In this Feb. 17, 2006, file photo, Iranian film director Jafar Panahi as he attends the 56th Berlin Film Festival 'Berlinale' in Berlin. Martin Schulz, the president of the European Parliament, announced Friday Oct. 26, 2012 that the 2012 Sakharov Prize for Freedom of Thought will be won by Iranian dissidents Jafar Panahi and Nasrin Sotoudeh (photo: AP)
"Why should it be a crime to make a movie?" The question of filmmaker Jafar Panahi, who won the Sakharov Prize on Friday - jointly with lawyer Nasrin Sotoudeh - after his arrest sums up his commitment to freedom of expression.
Sotoudeh, a lawyer who represented imprisoned Iranian opposition activists following the disputed June 2009 presidential elections, is now in prison herself.
The other finalists for the prize were Ales Bialiatski, a human rights activist in prison in Belarus, and Pussy Riot, the punk rock group that has criticized Russian President Vladimir Putin. Two of the band's members are in prison.
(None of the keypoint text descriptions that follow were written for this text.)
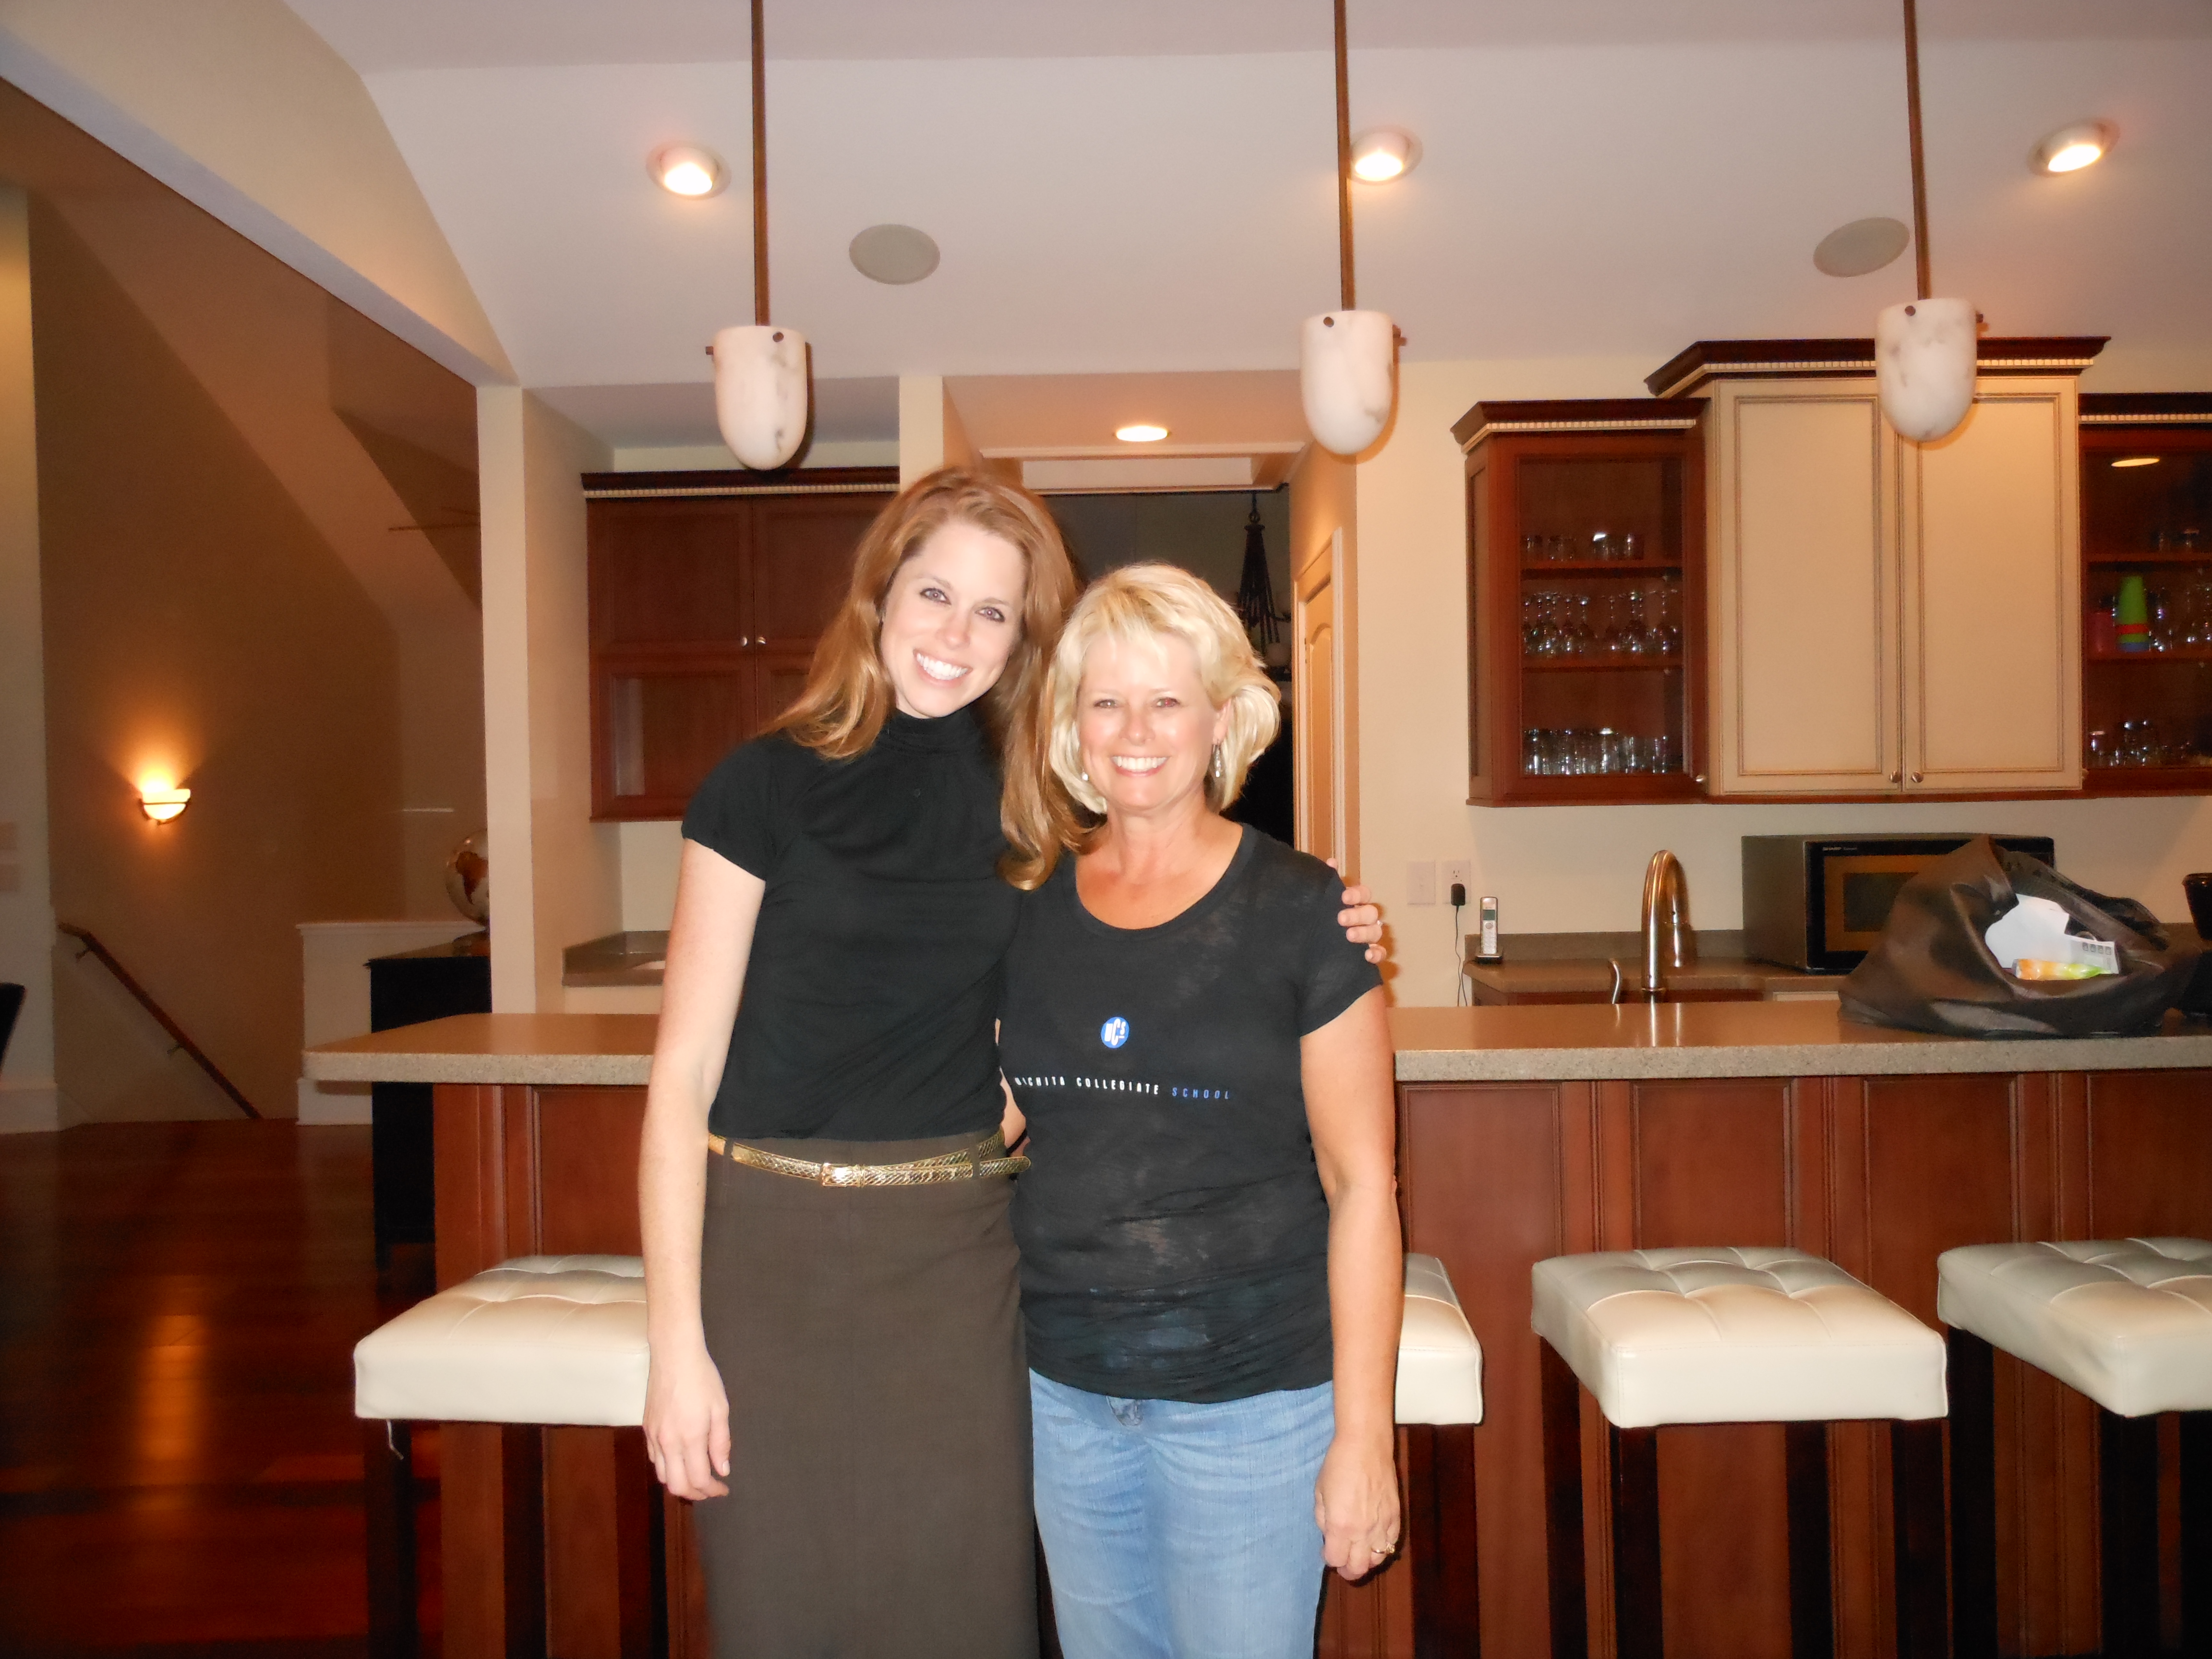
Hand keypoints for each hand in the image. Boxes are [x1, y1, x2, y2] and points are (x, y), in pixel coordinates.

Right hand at [644, 1340, 730, 1499]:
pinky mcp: (646, 1428)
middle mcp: (667, 1442)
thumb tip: (722, 1470)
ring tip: (696, 1477)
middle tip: (711, 1489)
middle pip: (676, 1486)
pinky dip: (667, 1468)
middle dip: (695, 1493)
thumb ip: (720, 1443)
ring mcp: (653, 1436)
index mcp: (689, 1438)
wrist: (673, 1355)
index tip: (723, 1489)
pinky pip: (654, 1459)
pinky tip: (680, 1460)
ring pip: (662, 1475)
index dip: (712, 1491)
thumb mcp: (720, 1409)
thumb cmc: (702, 1378)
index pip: (698, 1479)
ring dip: (680, 1483)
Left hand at [1314, 1433, 1401, 1580]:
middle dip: (1348, 1570)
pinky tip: (1375, 1541)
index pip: (1335, 1560)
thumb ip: (1322, 1519)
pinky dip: (1383, 1547)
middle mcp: (1362, 1532)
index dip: (1329, 1559)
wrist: (1366, 1445)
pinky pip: (1392, 1543)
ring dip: (1366, 1560)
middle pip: (1358, 1568)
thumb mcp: (1319, 1492)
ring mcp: (1382, 1526)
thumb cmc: (1337, 1465)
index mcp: (1340, 1526)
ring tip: (1359, 1553)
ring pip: (1377, 1560)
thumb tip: (1328, 1535)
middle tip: (1343, 1562)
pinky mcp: (1396, 1516)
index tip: (1327, 1551)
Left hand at [1327, 858, 1387, 965]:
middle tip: (1341, 919)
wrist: (1316, 946)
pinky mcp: (1371, 952)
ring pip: (1376, 931)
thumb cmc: (1324, 918)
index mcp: (1355, 903)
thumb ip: (1327, 883)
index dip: (1356, 894)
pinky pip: (1381, 952)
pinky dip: (1377, 954)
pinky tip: (1367, 955)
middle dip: (1357, 915)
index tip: (1343, 897)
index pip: (1363, 894)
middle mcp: (1365, 918)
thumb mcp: (1323, 901)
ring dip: (1364, 932)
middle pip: (1371, 912)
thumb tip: (1331, 862)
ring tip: (1349, 936)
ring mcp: (1370, 936)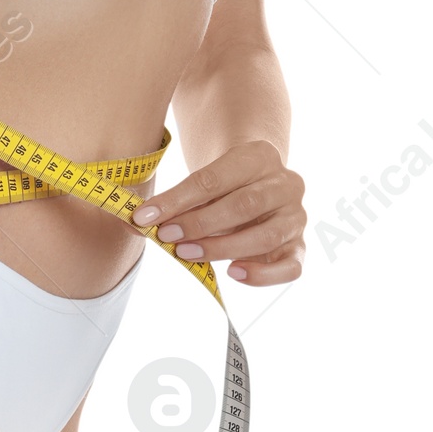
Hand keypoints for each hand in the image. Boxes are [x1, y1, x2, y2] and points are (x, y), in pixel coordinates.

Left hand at [129, 140, 305, 285]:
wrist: (259, 184)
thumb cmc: (223, 186)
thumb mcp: (201, 183)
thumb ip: (173, 203)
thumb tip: (133, 223)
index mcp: (258, 156)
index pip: (213, 178)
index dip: (177, 200)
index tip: (145, 217)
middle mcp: (285, 183)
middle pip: (242, 205)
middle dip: (199, 223)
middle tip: (167, 236)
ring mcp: (296, 216)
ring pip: (264, 236)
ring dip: (221, 247)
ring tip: (187, 254)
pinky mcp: (299, 245)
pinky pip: (289, 267)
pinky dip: (262, 275)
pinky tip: (232, 272)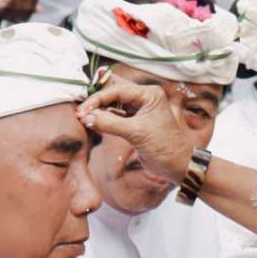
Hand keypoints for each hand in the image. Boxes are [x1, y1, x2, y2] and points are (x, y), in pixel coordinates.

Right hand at [77, 80, 196, 178]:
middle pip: (113, 95)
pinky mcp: (134, 123)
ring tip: (83, 119)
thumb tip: (85, 118)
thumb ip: (110, 123)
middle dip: (97, 103)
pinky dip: (103, 120)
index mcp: (149, 94)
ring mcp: (138, 110)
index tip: (83, 110)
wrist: (176, 166)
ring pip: (113, 106)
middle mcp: (144, 99)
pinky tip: (92, 124)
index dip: (98, 99)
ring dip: (99, 112)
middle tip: (80, 112)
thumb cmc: (164, 147)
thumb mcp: (135, 133)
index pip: (118, 91)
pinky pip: (114, 117)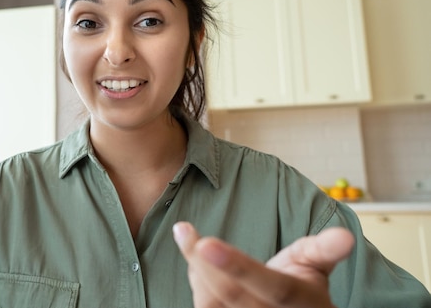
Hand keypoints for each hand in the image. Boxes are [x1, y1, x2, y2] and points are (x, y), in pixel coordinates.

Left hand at [173, 222, 353, 306]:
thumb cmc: (301, 288)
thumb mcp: (316, 266)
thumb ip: (325, 249)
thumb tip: (346, 237)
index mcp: (303, 303)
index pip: (271, 287)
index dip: (238, 266)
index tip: (206, 242)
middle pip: (232, 295)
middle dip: (202, 262)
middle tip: (183, 230)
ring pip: (211, 305)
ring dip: (196, 271)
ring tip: (191, 239)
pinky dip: (197, 285)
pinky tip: (197, 265)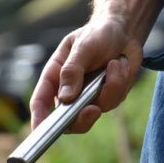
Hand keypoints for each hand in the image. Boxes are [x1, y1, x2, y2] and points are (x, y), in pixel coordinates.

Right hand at [29, 14, 143, 132]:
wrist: (124, 31)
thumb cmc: (97, 34)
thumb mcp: (82, 46)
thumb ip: (72, 71)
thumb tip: (66, 98)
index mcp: (54, 76)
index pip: (41, 102)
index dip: (39, 119)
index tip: (40, 131)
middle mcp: (69, 91)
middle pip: (68, 120)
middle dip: (81, 118)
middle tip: (93, 110)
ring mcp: (89, 97)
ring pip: (96, 110)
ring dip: (109, 87)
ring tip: (115, 63)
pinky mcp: (108, 97)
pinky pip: (114, 101)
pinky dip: (120, 82)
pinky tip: (120, 65)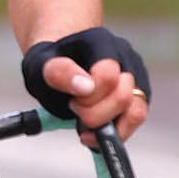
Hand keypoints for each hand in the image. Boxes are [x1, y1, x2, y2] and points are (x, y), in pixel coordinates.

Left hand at [20, 28, 150, 141]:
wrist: (60, 59)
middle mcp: (125, 57)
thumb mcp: (39, 63)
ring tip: (84, 128)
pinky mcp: (139, 96)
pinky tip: (93, 134)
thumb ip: (59, 72)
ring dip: (107, 128)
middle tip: (74, 109)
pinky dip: (115, 134)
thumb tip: (87, 88)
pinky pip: (135, 121)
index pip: (107, 75)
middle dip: (94, 114)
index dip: (88, 96)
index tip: (71, 101)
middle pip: (123, 97)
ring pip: (136, 112)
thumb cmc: (50, 62)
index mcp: (101, 43)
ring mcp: (136, 77)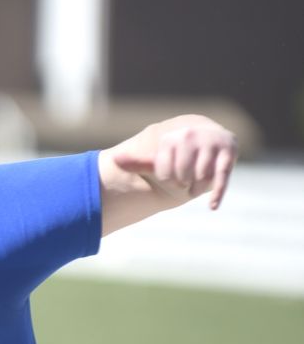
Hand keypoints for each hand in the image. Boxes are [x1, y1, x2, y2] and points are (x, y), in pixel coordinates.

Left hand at [113, 117, 238, 209]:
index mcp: (171, 138)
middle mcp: (191, 135)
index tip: (171, 174)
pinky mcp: (229, 152)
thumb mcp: (157, 160)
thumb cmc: (177, 156)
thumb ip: (137, 162)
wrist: (207, 140)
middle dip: (183, 184)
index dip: (167, 181)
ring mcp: (211, 142)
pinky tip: (212, 207)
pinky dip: (217, 193)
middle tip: (186, 178)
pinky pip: (221, 177)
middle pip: (182, 176)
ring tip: (197, 179)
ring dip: (197, 187)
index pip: (164, 174)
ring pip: (200, 179)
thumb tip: (114, 159)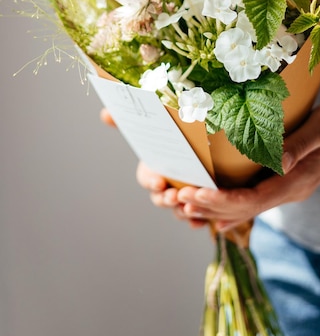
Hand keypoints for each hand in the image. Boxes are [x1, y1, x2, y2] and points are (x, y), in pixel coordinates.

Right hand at [100, 108, 205, 226]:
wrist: (199, 153)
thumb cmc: (171, 143)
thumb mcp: (154, 130)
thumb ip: (129, 124)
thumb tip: (104, 113)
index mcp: (153, 173)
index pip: (148, 179)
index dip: (151, 181)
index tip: (159, 181)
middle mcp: (165, 189)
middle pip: (162, 199)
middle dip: (166, 198)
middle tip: (174, 195)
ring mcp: (181, 200)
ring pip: (178, 210)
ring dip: (181, 211)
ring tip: (188, 207)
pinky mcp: (198, 206)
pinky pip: (195, 218)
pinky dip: (196, 222)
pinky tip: (200, 223)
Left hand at [175, 93, 319, 231]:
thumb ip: (300, 144)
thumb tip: (278, 162)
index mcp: (298, 181)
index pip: (254, 199)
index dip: (223, 199)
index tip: (197, 194)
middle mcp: (291, 191)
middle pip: (245, 209)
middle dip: (211, 206)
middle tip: (180, 200)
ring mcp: (287, 190)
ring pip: (247, 208)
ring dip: (216, 209)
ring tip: (186, 207)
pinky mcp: (283, 183)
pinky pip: (254, 201)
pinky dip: (232, 209)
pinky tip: (214, 216)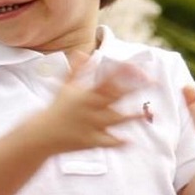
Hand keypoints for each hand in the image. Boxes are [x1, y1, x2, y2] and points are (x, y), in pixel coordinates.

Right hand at [30, 56, 147, 154]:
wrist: (42, 134)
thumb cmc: (56, 108)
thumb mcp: (65, 87)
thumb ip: (76, 70)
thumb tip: (82, 52)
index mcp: (85, 94)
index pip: (107, 80)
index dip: (122, 72)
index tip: (136, 66)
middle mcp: (90, 108)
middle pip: (115, 96)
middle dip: (133, 88)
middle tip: (152, 81)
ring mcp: (91, 126)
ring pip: (114, 120)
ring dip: (130, 116)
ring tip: (144, 114)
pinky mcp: (91, 141)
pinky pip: (107, 142)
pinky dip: (118, 142)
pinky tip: (130, 141)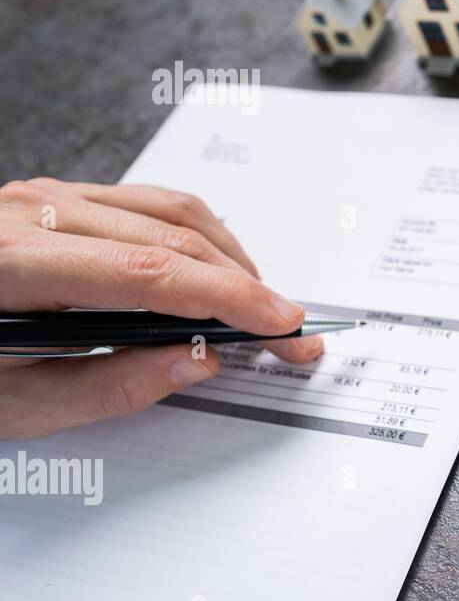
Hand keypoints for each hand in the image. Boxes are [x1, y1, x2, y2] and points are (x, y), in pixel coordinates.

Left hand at [0, 178, 322, 438]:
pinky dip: (198, 236)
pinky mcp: (53, 196)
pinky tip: (216, 270)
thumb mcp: (8, 405)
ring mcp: (41, 195)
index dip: (228, 299)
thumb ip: (108, 387)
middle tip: (289, 332)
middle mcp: (27, 212)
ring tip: (260, 304)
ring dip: (230, 257)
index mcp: (9, 264)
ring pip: (171, 210)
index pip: (150, 273)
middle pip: (173, 237)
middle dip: (246, 287)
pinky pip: (148, 203)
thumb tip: (196, 362)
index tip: (278, 325)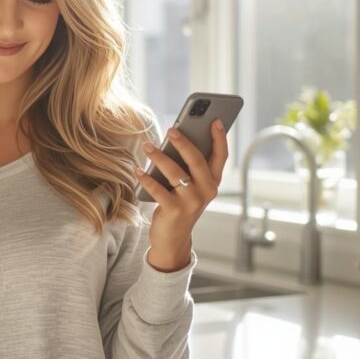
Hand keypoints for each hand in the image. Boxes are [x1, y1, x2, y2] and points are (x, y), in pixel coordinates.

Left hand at [134, 118, 228, 271]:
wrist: (173, 238)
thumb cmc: (179, 203)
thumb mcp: (189, 186)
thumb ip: (187, 166)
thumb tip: (175, 138)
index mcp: (213, 181)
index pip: (221, 156)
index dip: (219, 137)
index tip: (214, 120)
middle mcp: (207, 191)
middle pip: (196, 160)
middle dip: (184, 142)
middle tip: (171, 129)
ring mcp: (192, 202)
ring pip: (175, 173)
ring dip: (159, 157)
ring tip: (147, 145)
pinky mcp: (174, 211)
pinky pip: (158, 190)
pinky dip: (146, 179)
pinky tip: (138, 170)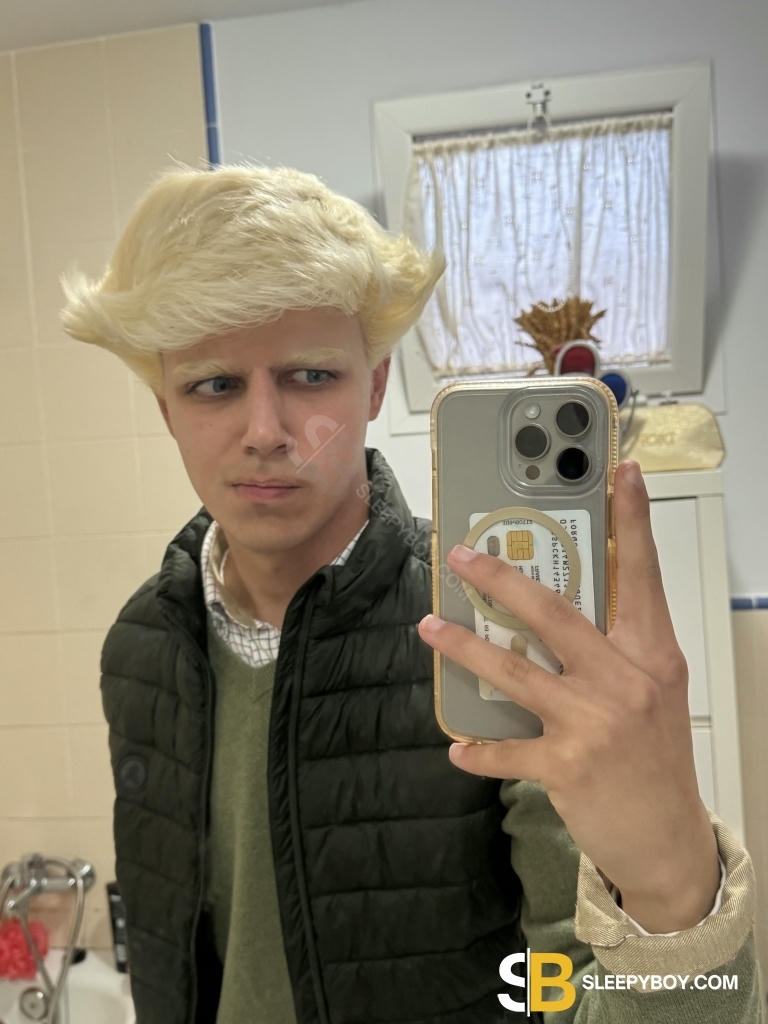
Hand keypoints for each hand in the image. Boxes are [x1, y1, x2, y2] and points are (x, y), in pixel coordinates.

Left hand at [418, 460, 719, 932]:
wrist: (668, 836)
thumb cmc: (657, 756)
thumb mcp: (652, 690)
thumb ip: (615, 648)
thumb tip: (554, 610)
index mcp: (651, 654)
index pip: (642, 576)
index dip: (633, 522)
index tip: (622, 473)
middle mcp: (624, 681)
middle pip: (555, 613)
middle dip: (502, 578)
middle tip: (463, 555)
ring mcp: (593, 723)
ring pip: (514, 671)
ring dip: (465, 648)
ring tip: (430, 627)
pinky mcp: (566, 766)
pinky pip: (506, 751)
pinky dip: (479, 749)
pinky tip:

Yekaterina Samutsevich, a member of Pussy Riot, said she was pleased that Panahi won the prize. "It's very important for us that it went to someone who is in jail for their feminist views," she said. "That's essentially the same as what happened to us."
Celebrated by major international film festivals but banned in Iran where the regime considers his gritty, socially critical productions to be subversive, Panahi was arrested for a documentary he tried to make on the unrest which followed the disputed re-election of President Mahmoud Ahmadinejad in 2009.
Placed under house arrest and awaiting a final ruling, he was sentenced in October 2011 to a six-year jail term and a 20-year ban on making movies and travel abroad for "acting against national security and propaganda against the regime."
Panahi, 52, the son of a worker who grew up in the slums of Tehran, is a leading exponent of Iranian cinema's "new wave," alongside Abbas Kiarostami, to whom he was assistant at the launch of his career.
After studying cinema, Panahi produced television projects and went into movies focused on social injustice and women's place in the Islamic republic, rousing immediate interest abroad.
His first feature film "The White Balloon" received the Camera d'Or in 1995 at Cannes, which rewarded him in 2003 with a Jury Prize for "Blood and Gold."
He also won the Golden Leopard in Locarno in 1997 for "The Mirror," the Golden Lion at Venice in 2000 for "The Circle," and the Silver Bear at Berlin in 2006 for "Offside."
But his films have upset the Iranian regime, especially as Panahi tagged along with other filmmakers -- many of whom have also been arrested and convicted since 2009 -- in criticising censorship on cinema in Iran.
The practise became more harsh with the rise to power of Ahmadinejad in 2005.
"My imprisonment and that of those I work with symbolises the kidnapping by those in power carried out against all artists in the country," he said after his conviction.
As a committed observer of society, Panahi tries to tell stories "where violence is not necessary," he said of his work in an interview with AFP in August 2010 while under house arrest.
"Why should it be a crime to make a movie?" he asked at the time. "When a filmmaker does not make films, it is as if he is jailed."
Despite being threatened, he refused to leave Iran. He said: "I am in love with my country, and despite all its limitations I would never want to live elsewhere... I have to bear witness to everything that goes on in my country.
"I could not remain indifferent, shut my eyes and not see."
A stance he has not renounced, even under house arrest. He succeeded in 2011 to smuggle out on a USB flash drive his latest production, a diary of his secluded life ironically entitled "This Is Not A Film."
His heavy sentence sparked a global outcry, with condemnations from politicians and artists alike. In Iran, many prominent directors, including Kiarostami, braved the risk of reprisal to ask publicly for the release of their colleague.
And even Ahmadinejad stated in 2011, through one of his advisers, that the government "did not approve" the filmmaker's conviction by the Iranian judiciary, ruled by ultra-conservatives in the regime.
Film festivals in Berlin, Venice and Cannes invited him in 2011 and 2010 to sit on their juries, leaving a symbolic empty chair for him since he was barred from leaving the country.